• _REQUIREMENT A_:
Answer these questions from the post on client-side JavaScript unit testing:
(i) Which city is the writer back in?
(ii) What does the writer say Cukes are useful for?
(iii) What two big challenges does testing client-side JS have?
• _REQUIREMENT B_:
Extend the post on client-side JavaScript unit testing, picking up right after its final sentence.

Hello from cold Berlin! After a couple of vagabond weeks it's good to back in my favorite city, hopefully for a long long time.
Back to technology and more specifically JavaScript. I have been talking a lot about organizing / writing better client side code and this discussion would not be complete without writing about client side JS unit testing. While it is definitely useful to write Cukes for overall integration tests of the interface, it is sometimes super useful to run a quick suite of client side JS tests.
Testing the client side JS has two big challenges - the DOM and the Server/HTTP calls as most of client side code is deeply integrated with the two. But the beauty of doing TDD or writing tests is that it takes you down the path of writing loosely coupled code and also you have the power of "mocks".

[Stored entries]
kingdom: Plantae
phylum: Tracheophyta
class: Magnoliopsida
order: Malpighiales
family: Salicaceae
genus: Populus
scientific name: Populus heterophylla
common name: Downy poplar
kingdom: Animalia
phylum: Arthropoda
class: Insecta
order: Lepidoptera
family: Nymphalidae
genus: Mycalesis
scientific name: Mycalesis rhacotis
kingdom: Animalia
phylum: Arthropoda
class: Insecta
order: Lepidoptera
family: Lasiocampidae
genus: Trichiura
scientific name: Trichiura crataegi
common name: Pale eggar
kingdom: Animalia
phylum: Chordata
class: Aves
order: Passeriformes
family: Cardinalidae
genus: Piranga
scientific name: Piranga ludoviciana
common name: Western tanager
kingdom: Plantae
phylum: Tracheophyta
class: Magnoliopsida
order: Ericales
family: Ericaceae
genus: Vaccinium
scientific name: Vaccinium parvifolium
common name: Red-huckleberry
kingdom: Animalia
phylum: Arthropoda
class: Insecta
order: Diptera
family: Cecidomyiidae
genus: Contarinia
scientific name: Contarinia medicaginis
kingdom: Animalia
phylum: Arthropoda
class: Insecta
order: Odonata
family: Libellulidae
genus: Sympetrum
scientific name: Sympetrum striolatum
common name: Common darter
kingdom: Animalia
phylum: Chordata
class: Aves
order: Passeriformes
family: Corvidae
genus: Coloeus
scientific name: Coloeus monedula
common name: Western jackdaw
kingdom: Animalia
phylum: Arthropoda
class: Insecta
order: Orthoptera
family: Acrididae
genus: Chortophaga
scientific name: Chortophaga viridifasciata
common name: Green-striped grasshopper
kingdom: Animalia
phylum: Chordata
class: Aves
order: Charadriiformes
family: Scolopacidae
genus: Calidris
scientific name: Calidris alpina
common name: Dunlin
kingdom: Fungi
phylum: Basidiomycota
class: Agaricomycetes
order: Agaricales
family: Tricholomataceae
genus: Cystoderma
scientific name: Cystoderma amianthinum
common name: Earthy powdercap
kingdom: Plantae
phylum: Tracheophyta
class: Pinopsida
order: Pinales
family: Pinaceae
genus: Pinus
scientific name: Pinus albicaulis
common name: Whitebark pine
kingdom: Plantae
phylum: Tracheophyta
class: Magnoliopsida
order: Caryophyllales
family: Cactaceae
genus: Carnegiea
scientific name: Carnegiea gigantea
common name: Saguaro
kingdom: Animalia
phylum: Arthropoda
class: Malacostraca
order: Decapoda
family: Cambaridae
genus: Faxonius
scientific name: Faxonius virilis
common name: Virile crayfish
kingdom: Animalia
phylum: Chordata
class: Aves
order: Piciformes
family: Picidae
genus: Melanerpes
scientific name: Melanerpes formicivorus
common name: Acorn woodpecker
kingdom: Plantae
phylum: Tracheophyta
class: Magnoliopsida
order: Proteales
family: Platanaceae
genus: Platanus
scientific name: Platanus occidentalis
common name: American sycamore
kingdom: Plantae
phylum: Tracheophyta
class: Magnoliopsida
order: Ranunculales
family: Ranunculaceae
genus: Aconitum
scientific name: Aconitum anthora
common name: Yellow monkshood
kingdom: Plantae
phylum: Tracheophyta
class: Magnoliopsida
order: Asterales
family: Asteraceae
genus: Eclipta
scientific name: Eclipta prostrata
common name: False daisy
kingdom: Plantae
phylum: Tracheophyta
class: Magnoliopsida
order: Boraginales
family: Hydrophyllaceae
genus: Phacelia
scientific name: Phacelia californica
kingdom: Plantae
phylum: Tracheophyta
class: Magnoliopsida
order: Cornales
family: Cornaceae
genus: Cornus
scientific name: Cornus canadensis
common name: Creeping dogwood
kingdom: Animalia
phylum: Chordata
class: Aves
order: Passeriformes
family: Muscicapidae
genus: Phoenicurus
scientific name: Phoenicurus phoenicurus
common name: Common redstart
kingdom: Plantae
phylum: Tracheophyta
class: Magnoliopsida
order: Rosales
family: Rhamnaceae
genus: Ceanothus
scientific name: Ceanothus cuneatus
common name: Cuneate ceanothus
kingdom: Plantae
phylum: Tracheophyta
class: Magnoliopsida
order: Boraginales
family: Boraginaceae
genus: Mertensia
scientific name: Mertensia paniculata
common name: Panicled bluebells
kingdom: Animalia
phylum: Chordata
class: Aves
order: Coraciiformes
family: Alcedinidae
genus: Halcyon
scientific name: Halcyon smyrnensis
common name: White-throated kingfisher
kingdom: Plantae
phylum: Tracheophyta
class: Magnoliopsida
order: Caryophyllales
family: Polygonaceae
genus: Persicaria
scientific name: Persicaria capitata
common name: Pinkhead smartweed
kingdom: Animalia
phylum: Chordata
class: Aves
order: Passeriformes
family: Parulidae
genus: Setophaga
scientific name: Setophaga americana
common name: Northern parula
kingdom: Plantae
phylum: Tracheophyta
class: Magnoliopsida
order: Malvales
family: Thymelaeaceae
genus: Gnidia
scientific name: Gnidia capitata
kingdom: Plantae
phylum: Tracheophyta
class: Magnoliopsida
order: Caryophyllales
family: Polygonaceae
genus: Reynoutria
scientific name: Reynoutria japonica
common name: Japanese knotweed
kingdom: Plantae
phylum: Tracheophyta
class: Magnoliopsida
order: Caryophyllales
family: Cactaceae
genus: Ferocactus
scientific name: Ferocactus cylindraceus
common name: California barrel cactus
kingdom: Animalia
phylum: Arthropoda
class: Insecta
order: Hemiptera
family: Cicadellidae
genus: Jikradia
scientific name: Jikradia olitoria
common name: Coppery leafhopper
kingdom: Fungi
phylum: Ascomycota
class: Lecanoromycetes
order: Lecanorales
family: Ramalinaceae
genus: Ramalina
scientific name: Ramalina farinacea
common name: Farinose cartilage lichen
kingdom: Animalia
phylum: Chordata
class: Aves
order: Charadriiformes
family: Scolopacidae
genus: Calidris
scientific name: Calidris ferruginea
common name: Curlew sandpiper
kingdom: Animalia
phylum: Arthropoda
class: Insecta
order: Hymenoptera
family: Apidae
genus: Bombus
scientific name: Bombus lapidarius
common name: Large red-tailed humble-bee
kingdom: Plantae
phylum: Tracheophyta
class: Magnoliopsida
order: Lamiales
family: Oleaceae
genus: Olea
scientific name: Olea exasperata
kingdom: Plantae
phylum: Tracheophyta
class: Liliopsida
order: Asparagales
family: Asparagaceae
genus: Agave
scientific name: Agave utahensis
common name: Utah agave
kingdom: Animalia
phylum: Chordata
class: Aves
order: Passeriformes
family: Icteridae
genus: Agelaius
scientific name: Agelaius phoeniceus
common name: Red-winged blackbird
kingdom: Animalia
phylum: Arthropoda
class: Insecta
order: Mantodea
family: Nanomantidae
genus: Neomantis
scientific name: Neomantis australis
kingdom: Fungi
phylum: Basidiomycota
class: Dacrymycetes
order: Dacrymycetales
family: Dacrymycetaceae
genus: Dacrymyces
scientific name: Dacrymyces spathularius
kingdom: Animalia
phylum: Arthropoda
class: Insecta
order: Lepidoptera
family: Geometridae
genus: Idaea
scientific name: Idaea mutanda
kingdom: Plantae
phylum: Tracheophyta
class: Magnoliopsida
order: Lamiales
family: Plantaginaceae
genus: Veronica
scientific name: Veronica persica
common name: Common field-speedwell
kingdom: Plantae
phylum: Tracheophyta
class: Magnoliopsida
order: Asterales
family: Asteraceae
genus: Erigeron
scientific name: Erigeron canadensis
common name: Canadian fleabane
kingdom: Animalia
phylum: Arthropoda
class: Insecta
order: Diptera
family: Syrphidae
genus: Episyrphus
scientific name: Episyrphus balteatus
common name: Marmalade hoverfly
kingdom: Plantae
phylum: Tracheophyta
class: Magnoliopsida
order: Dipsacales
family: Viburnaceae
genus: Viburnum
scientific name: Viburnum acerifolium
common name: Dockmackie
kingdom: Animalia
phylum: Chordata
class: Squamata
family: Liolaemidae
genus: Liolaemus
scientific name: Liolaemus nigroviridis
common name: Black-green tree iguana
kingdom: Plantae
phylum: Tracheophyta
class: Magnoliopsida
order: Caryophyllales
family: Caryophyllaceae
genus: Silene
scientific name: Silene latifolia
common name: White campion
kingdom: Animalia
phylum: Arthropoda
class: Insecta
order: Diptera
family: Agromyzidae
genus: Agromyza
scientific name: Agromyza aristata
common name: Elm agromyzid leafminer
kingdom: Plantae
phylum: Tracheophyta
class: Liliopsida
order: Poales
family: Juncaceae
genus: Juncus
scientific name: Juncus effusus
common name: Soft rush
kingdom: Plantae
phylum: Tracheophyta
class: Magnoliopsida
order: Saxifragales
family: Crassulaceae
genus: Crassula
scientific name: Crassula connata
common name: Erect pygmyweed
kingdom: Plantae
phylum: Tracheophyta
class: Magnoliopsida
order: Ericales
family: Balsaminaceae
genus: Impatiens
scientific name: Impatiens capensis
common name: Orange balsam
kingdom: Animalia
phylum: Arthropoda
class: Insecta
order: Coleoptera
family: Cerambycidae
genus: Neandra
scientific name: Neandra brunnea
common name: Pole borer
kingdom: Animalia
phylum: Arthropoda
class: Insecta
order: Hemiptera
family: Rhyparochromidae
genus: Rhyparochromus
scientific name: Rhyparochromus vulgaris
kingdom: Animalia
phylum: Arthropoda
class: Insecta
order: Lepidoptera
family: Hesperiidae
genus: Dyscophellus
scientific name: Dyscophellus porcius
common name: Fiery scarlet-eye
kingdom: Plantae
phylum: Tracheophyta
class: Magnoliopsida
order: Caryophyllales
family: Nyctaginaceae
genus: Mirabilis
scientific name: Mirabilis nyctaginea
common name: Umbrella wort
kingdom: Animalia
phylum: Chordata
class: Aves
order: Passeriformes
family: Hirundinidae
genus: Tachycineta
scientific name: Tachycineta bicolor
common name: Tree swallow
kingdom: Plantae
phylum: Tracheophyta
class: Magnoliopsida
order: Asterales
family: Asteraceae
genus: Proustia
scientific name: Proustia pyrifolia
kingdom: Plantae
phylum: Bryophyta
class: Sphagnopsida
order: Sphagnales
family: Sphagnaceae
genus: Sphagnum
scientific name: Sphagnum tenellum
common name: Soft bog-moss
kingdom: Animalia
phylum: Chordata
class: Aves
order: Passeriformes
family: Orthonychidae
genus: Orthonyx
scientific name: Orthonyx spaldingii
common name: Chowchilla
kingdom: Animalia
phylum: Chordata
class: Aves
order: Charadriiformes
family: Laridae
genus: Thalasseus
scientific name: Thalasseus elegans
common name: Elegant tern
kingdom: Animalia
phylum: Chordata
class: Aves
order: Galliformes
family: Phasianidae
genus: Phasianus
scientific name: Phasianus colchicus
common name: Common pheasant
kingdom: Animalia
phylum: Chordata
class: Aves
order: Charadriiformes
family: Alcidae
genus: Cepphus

• _EXPECTED ANSWER A_:
(i) The writer is back in Berlin.
(ii) Cukes are useful for overall integration tests of the interface.
(iii) The two big challenges are the DOM and the Server/HTTP calls.

• _EXPECTED ANSWER B_:
To explain things we will build a simple Rails app - a library management app. The slice we have is a webpage where the user is presented is with a list of books in the library and if he/she clicks on a book he/she can see its details.
As usual the code for this blog is available on github.
As expected we have two backbone views, one for the list of books and one for the details of the book, there is a book model in there somewhere. Lets start testing the JS code.
The first thing we need is a test runner or a setp where we can execute the test code. One option is to setup Karma for this. While Karma is really good, I found it hard to integrate it with the Rails asset pipeline. If you want to go down the Karma route you may want to ditch the Rails asset pipeline and go with a separate setup for client side code using a Grunt.js project. To serve the most common use case, lets go with the Rails asset pipeline option for this blog.
So for our test setup we will use Konacha. It uses Mocha which will be our testing framework and Chai as our assetion library. For mocking we will use the awesome SinonJS via the 'sinon-rails' gem.
It is a little bit of work to set this all up so I recommend you read the Konacha documentation and refer to my github project in case you are stuck.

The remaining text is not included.